Entries from a data source:
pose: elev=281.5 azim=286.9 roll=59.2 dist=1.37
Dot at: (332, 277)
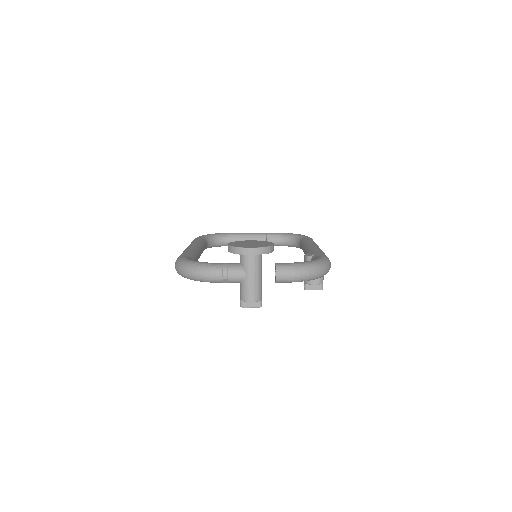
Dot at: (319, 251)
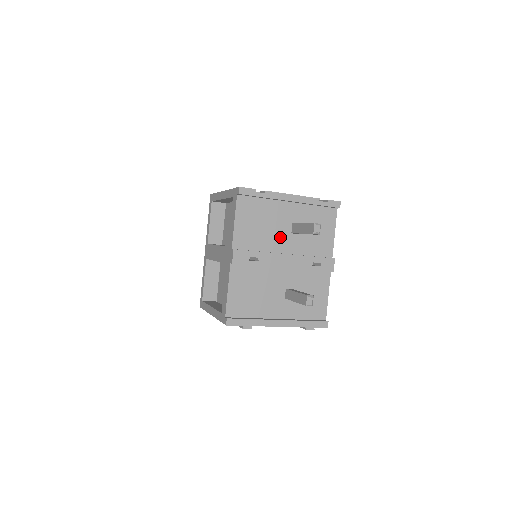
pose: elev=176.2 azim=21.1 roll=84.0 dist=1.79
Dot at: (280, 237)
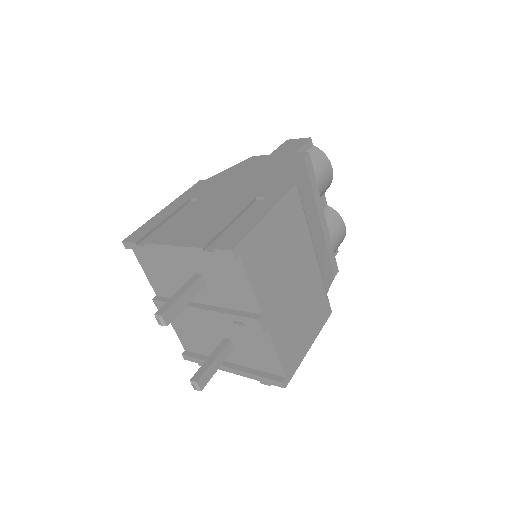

What the task asks:
Output the lines of the entries exactly, starting at the line that contains "pose: elev=176.2 azim=21.1" and continuing through the last of the entries, with both ends included. Leave the pictures out of your answer.

Worked answer:
pose: elev=176.2 azim=21.1 roll=84.0 dist=1.79
Dot at: (280, 237)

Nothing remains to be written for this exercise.